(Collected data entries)
+===+

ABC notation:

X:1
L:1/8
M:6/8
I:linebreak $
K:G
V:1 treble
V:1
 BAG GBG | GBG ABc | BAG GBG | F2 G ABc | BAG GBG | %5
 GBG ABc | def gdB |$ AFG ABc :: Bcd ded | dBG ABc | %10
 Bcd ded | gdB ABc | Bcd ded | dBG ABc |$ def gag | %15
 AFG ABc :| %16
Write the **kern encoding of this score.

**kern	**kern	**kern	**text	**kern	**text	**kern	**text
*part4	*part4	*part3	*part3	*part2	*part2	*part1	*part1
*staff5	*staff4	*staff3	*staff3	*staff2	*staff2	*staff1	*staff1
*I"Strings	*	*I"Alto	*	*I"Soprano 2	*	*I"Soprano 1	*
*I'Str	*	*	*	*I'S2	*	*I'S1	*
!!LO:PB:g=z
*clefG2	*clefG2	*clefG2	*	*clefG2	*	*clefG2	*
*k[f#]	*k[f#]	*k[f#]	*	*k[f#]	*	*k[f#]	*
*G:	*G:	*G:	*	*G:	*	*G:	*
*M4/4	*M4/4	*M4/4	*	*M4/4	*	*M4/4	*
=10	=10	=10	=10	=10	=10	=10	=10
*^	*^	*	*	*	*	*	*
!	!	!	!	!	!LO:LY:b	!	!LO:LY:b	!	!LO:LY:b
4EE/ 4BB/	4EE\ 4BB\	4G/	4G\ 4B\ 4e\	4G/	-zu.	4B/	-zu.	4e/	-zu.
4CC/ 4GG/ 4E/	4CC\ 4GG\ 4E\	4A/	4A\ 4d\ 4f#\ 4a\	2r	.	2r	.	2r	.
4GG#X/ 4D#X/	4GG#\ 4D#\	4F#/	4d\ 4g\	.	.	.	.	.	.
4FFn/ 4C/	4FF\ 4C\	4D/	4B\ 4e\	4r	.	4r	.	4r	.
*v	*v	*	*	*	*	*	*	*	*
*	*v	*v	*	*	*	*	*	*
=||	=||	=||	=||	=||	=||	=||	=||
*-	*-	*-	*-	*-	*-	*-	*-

+===+

→ **JOB**: Please count the lines in the records above that contain the string "kern", treating uppercase and lowercase as different. Give only the number.

→ **EXPECTED ANSWER**: 2